The earliest report that I can find discussing amino acid metabolism in relation to autism is this paper from 1958. I was however nudged into this post by this paper* by Tirouvanziam and colleagues appearing quite recently reporting on a few interesting findings in relation to amino acids and autism. The team from Stanford University analysed levels of plasma amino acids in children with autism spectrum conditions (n=27) and asymptomatic controls (n=20) and found lower levels of most neutral amino acids as well as others in the autism group. Importantly the authors also noted that various excitatory amino acids such as glutamate did not follow the usual age-related changes. The findings mirrored those presented in earlier investigations including this one which again found higher levels of plasma glutamate as did this one from Jim Adams and colleagues.

Now an even more recent paper has emerged by Shimmura and colleagues* (open-access) has confirmed the glutamate findings in relation to autism, or in the case of this paper, high-functioning autism. Indeed out of all the amino acids assayed for, only glutamine and glutamate were significantly different from controls: glutamate higher, glutamine lower. I could go on to talk about glutamate and the hyperglutamatergic hypothesis of autism. How about the link between glutamine and the gastrointestinal (GI) tract instead? Glutamine the 'food of the gut' and what happens when there 'aint enough of it. Glutamine and glutathione connected even?

If there was a take home message from this mega post it would be something like amino acids are important (we know that already); amino acids might be very, very important to conditions like autism and schizophrenia.

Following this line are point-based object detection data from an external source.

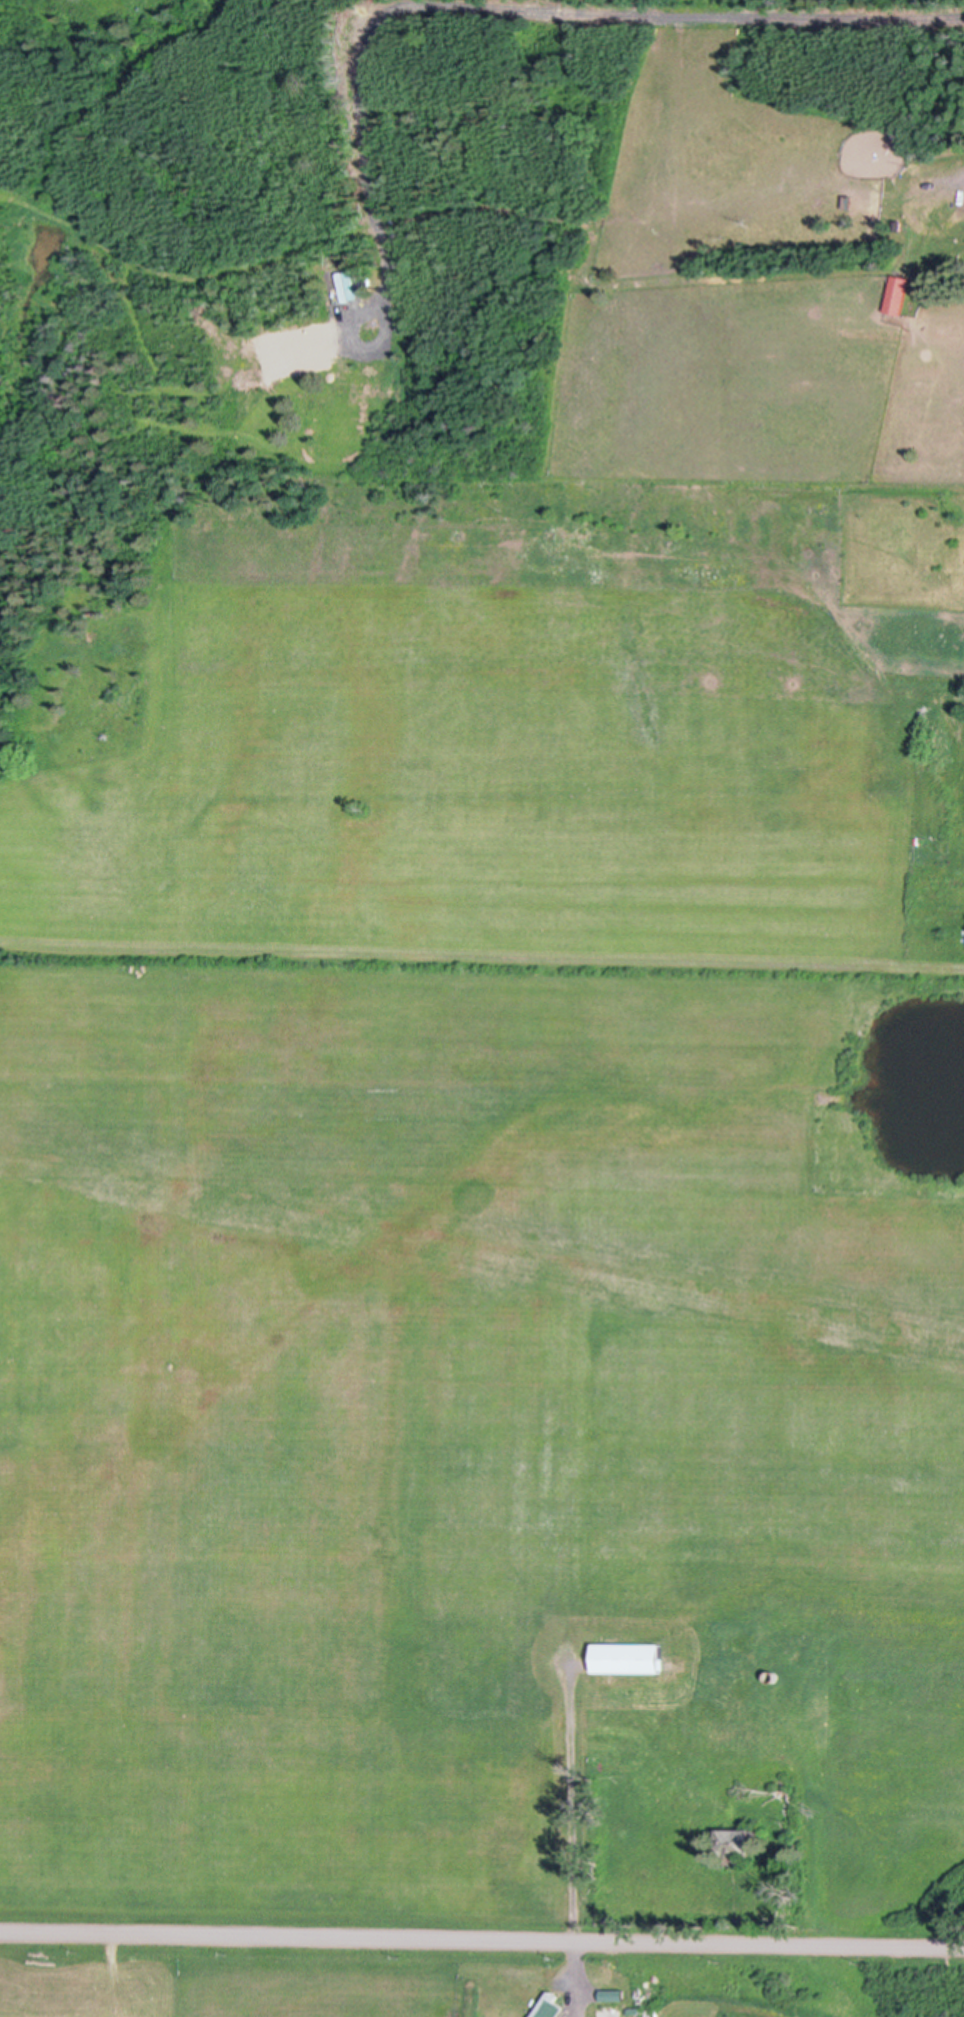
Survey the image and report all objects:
building: (847, 200)
building: (896, 223)
building: (896, 293)
building: (627, 1657)
road: (572, 1805)
building: (736, 1846)
road: (482, 1940)
building: (547, 2006)
building: (607, 2012)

* Tirouvanziam R. et al. Distinct plasma profile of polar neutral amino acids, leucine and glutamate in children with autism spectrum disorders. JADD. June 2011.

** Shimmura C. et al. Alteration of plasma glutamate and glutamine in children with high-functioning autism. PLoS ONE. October 2011.


  1. Very Interesting. We just added a DAN doctor to our sons team. He recommended glutamine, caritine, and alpha lipoic acid, so I'm trying to learn more about them.

  2. Thanks Mrs. Ed. My (very) limited knowledge on the subject of glutamine centres on the gastrointestinal angle and the extensive research done on its use. I suppose the ultimate question is why are plasma glutamine levels low for some people with autism; is it a dietary insufficiency, is it the way that dietary glutamine is metabolised or some other comorbid factor, and what I don't seem to be able to find, whether urinary levels of glutamine are different (assuming it is excreted as free glutamine) and whether a similar story to the sulphate angle pertains: low plasma sulphate & high urinary sulphate = not enough to use functionally.